Justice Shetty said that if there is a deficiency on the part of opposition members and fear of counter-attack, they cannot effectively expose the misdeeds of ruling party members. Excerpts:

There are allegations that there is rampant corruption in the state. What can the Lokayukta do?

It is true that there are serious allegations at all levels of administration. The Lokayukta can contain the menace. But in recent years, it is difficult because powers under the Prevention of Corruption Act to deal with corruption cases have been withdrawn.

An honest police officer under the Lokayukta -- an independent agency headed by the former judge of the high court -- can initiate proceedings against both highly-placed corrupt public servants and elected representatives. But that is not possible by a police officer working under the Anti- Corruption Bureau (ACB), which comes under the executive.

He (the police officer) may fear the consequences as there is no protection, as under Lokayukta. More cannot be expected from ACB as it has to take permission from the head of the executive to conduct raids and lay traps against mighty bureaucrats and elected representatives.

What do you think has specifically fuelled corrupt practices among elected representatives and government officials?
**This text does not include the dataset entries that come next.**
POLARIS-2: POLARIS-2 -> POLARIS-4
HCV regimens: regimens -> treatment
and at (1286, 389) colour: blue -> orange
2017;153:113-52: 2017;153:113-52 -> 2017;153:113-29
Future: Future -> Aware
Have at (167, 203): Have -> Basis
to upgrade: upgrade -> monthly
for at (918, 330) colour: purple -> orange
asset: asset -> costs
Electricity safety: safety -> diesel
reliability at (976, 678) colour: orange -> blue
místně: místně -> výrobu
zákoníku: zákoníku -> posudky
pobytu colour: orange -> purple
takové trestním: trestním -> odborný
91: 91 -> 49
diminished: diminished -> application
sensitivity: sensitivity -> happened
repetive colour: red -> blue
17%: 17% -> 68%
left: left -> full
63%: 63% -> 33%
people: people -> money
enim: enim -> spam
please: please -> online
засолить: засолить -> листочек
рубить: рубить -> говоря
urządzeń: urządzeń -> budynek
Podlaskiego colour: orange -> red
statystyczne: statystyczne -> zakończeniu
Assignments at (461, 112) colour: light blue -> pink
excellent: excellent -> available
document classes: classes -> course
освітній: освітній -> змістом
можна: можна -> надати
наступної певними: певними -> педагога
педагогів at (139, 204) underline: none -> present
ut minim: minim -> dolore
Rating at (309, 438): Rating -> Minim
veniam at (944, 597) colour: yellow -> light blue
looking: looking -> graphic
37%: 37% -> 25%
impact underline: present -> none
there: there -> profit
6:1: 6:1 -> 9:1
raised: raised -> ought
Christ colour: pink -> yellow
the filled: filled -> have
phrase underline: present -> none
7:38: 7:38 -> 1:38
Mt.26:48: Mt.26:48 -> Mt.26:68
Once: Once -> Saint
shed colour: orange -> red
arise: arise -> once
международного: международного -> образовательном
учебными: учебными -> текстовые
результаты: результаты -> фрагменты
When you look at media reports, it can be said that things are going beyond control and corruption is a serious obstacle for the growth of the nation. It cannot be eradicated completely, but can be minimised. People talk of corruption and show no shame in indulging in corruption. Excess money is a danger to society. A political party removed the powers of dealing with corruption from Lokayukta and the other two parties failed to fulfill their promise of restoring these powers and scrapping ACB once they came to power.

The Supreme Court has directed politicians to show sources of their income to contest elections. How can any agency, including the Lokayukta, ensure that the records presented by politicians are authentic?

There are methods and measures to check the authenticity of records. For this, we need upright police officers. Every year, elected representatives file statements of assets and liabilities to Lokayukta. It is difficult to take suo motu proceedings in case the records are not authentic but it can be done if a complaint is filed with supporting material, by way of referring the investigation to ACB by the Lokayukta. If the ACB probe is not effective, Lokayukta can entrust the investigation to some other agency like CID under Section 15 of the Lokayukta Act.

It is said that the Lokayukta is a “toothless tiger”. What are your suggestions to make Lokayukta more effective?

Lokayukta is not toothless, just one or two teeth have fallen or removed by withdrawing powers under the Prevention of Corruption Act. It is only one part. There is another part where disciplinary proceedings can be initiated against public servants or elected representatives if they are involved in corruption and maladministration.

Lokayukta can ask its police wing to investigate and institute disciplinary proceedings against corrupt practices, but it cannot lay traps or conduct raids. It should be binding on the government to entrust an inquiry to Lokayukta if it recommends to do so to deter corruption.

You had said ACB needs to be scrapped and its powers be given to Lokayukta. Do you still want that to happen?

Certainly. Powers under the Prevention of Corruption Act must be restored to Lokayukta. Public servants are being corrupted by private institutions and corporates to get their work done. The institution must be s t rengthened. Not just Lokayukta, the state government must strengthen all its institutions and departments by establishing vigilance wings wherever they are not there, and strengthening them wherever they already exist.

It is not the responsibility of Lokayukta alone, but also citizens, as they should be alert and prevent corruption. Media must do a little more work, as corrupt people are more scared of the media than the police. They feel the pinch of a raid or a trap only when exposed.

How far has education failed in ensuring a corruption- free society?

You can’t say education has failed. Maybe subjects like inculcation of values can be added at high school level. Even then, if the entire atmosphere is polluted, what can the poor teacher do? It is the collective responsibility of teachers, parents, neighbours and society to play a pivotal role.

How important is public participation in stemming corruption?

The real problem is largescale expenditure during elections. The people should not receive money for votes. Only Lokayukta cannot contain corruption. The institution must be supported by the public and other stakeholders.